As pressure ramps up, a group of Senate Democrats have been working on possible rule changes to the chamber that could, potentially, pacify the party’s more centrist members. Those senators — Angus King (I-Maine), Tim Kaine (D-Va.) and Jon Tester (D-Mont.) — met with Manchin and Majority Leader Chuck Schumer on Wednesday to discuss Senate rule reforms.
“The longer we wait the more mischief the states are performing,” said King.
But rules changes are complicated, take time and most Democrats expect the effort to come to a head in January. And few, if any, Democrats expect success unless Biden were to use the power of his office to influence centrist holdouts—something he has so far refrained from doing.
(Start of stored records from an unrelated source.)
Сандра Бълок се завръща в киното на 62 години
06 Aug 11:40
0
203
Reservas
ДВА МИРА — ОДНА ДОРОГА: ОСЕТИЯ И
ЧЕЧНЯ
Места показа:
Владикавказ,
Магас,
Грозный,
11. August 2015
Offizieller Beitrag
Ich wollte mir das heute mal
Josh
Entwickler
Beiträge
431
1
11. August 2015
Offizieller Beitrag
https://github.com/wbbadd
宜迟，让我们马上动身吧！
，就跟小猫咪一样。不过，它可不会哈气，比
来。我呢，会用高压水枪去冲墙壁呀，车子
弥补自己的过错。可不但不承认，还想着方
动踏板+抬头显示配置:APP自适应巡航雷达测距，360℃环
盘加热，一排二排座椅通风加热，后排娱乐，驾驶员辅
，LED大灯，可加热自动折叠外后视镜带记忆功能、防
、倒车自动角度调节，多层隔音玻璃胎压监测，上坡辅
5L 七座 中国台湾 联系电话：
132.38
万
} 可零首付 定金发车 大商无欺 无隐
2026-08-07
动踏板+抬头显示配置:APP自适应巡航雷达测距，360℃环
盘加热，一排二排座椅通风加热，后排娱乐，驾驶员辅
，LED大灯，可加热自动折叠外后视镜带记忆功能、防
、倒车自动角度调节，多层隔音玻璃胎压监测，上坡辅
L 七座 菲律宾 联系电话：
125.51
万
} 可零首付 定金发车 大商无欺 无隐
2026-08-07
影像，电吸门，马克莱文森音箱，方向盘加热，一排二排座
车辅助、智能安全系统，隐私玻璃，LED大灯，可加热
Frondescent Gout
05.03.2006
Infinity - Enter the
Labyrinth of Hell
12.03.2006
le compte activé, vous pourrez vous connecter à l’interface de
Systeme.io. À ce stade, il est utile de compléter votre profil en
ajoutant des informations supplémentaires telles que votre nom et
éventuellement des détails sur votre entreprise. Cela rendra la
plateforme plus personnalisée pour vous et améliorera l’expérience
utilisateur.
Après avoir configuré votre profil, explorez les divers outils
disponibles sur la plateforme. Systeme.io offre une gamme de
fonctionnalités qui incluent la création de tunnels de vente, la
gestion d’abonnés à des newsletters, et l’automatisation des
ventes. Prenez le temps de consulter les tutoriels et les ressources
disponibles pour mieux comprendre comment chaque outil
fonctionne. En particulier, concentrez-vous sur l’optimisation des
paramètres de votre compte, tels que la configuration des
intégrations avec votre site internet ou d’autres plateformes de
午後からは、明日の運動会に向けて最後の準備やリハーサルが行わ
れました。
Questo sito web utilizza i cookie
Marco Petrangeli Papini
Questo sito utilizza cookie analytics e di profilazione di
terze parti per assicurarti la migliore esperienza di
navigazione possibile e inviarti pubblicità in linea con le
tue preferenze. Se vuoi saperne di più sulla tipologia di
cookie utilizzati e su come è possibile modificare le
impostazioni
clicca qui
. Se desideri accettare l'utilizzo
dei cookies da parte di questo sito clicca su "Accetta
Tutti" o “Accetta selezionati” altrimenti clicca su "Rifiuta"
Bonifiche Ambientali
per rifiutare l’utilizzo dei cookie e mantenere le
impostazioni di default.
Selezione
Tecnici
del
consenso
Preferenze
“His voice is critically important in telling the story that democracy is in fact under threat,” said John Podesta, former White House counselor to President Barack Obama, who argued that Biden should address the matter of voting rights directly in his upcoming State of the Union address.
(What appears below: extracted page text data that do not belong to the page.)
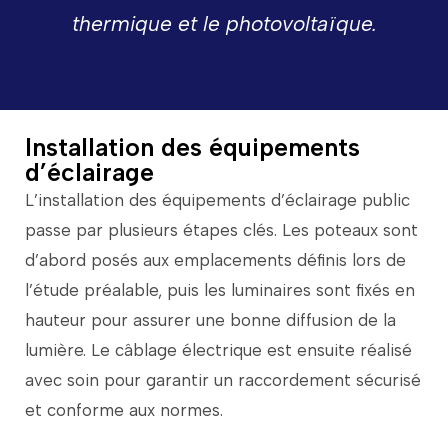
thermique
et
le
photovoltaïque.
Installation des équipements
d’éclairage
L’installation
des
équipements
d’éclairage
public
passe
par
plusieurs
étapes
clés.
Les
poteaux
sont
d’abord
posés
aux
emplacements
définis
lors
de
l’étude
préalable,
puis
les
luminaires
sont
fixés
en
hauteur
pour
assurer
une
bonne
diffusion
de
la
lumière.
Le
câblage
électrique
est
ensuite
réalisé
avec
soin
pour
garantir
un
raccordement
sécurisé
et
conforme
aux
normes.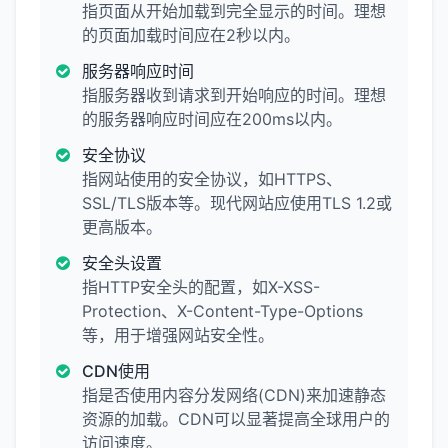
指页面从开始加载到完全显示的时间。理想
的页面加载时间应在2秒以内。
服务器响应时间
指服务器收到请求到开始响应的时间。理想
的服务器响应时间应在200ms以内。
安全协议
指网站使用的安全协议，如HTTPS、
SSL/TLS版本等。现代网站应使用TLS 1.2或
更高版本。
安全头设置
指HTTP安全头的配置，如X-XSS-
Protection、X-Content-Type-Options
等，用于增强网站安全性。
CDN使用
指是否使用内容分发网络(CDN)来加速静态
资源的加载。CDN可以显著提高全球用户的
访问速度。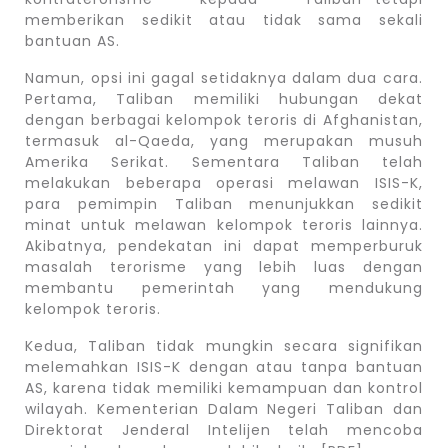
memberikan sedikit atau tidak sama sekali
bantuan AS.
Namun, opsi ini gagal setidaknya dalam dua cara.
Pertama, Taliban memiliki hubungan dekat
dengan berbagai kelompok teroris di Afghanistan,
termasuk al-Qaeda, yang merupakan musuh
Amerika Serikat. Sementara Taliban telah
melakukan beberapa operasi melawan ISIS-K,
para pemimpin Taliban menunjukkan sedikit
minat untuk melawan kelompok teroris lainnya.
Akibatnya, pendekatan ini dapat memperburuk
masalah terorisme yang lebih luas dengan
membantu pemerintah yang mendukung
kelompok teroris.
Kedua, Taliban tidak mungkin secara signifikan
melemahkan ISIS-K dengan atau tanpa bantuan
AS, karena tidak memiliki kemampuan dan kontrol
wilayah. Kementerian Dalam Negeri Taliban dan
Direktorat Jenderal Intelijen telah mencoba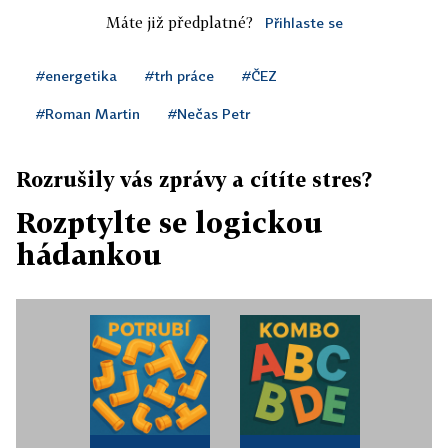
Máte již předplatné?
Přihlaste se
#energetika
#trh práce
#ČEZ
#Roman Martin
#Nečas Petr
Rozrušily vás zprávy a cítíte stres?
Rozptylte se logickou
hádankou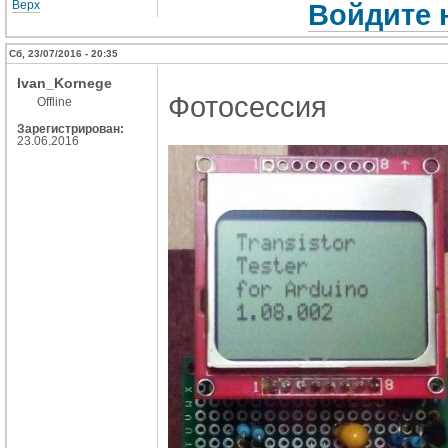
Верх
Войдите 
Сб, 23/07/2016 - 20:35
Ivan_Kornege
Фотосессия
Offline
Зарегистрирован:
23.06.2016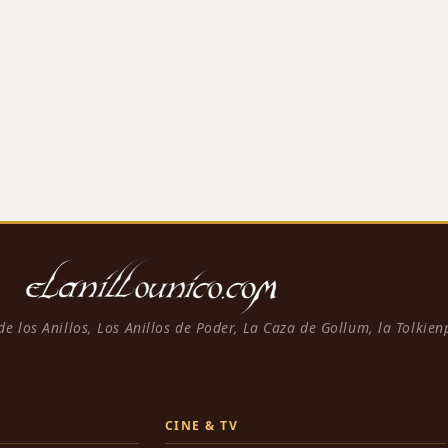
 de los Anillos, Los Anillos de Poder, La Caza de Gollum, la Tolkie
CINE & TV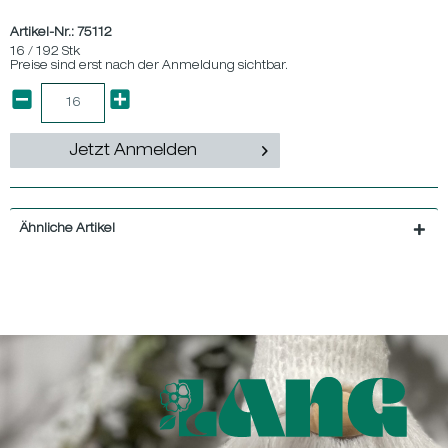
Artikel-Nr.:
75112
16 / 192 Stk
Preise sind erst nach der Anmeldung sichtbar.
Jetzt Anmelden
Ähnliche Artikel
“I want to see Biden start running people in and out of the White House,” said Rep. Anthony Brown (D-Md.). “I want to start by seeing the president using the full leverage of his office. It’s a crisis in democracy and the president needs to address it.”
If the White House needs a reminder of the progressive pressure they’re facing on this front, they don’t have to look far. Over the past week, roughly 20 college students from Arizona have been on a hunger strike outside the White House in Lafayette Square urging action on voting rights legislation. The group, affiliated with a political nonprofit founded by former Bernie Sanders campaign organizers, named Un-PAC, has met with Sinema on the issue and is expected to meet with Sen. Mark Kelly (D-Ariz.) on Thursday. The students asked for a meeting with Biden but so far have only been in touch with Justin Levitt, White House senior policy adviser on democracy and voting.
“We really wanted to talk to the Biden administration and show them that we’re here,” said Lauren Dorn, 20, an Arizona State University student and organizer with Un-PAC. Dorn had to end her hunger strike after a few days due to health reasons. “There’s hundreds and thousands of us across the country who believe in this issue.”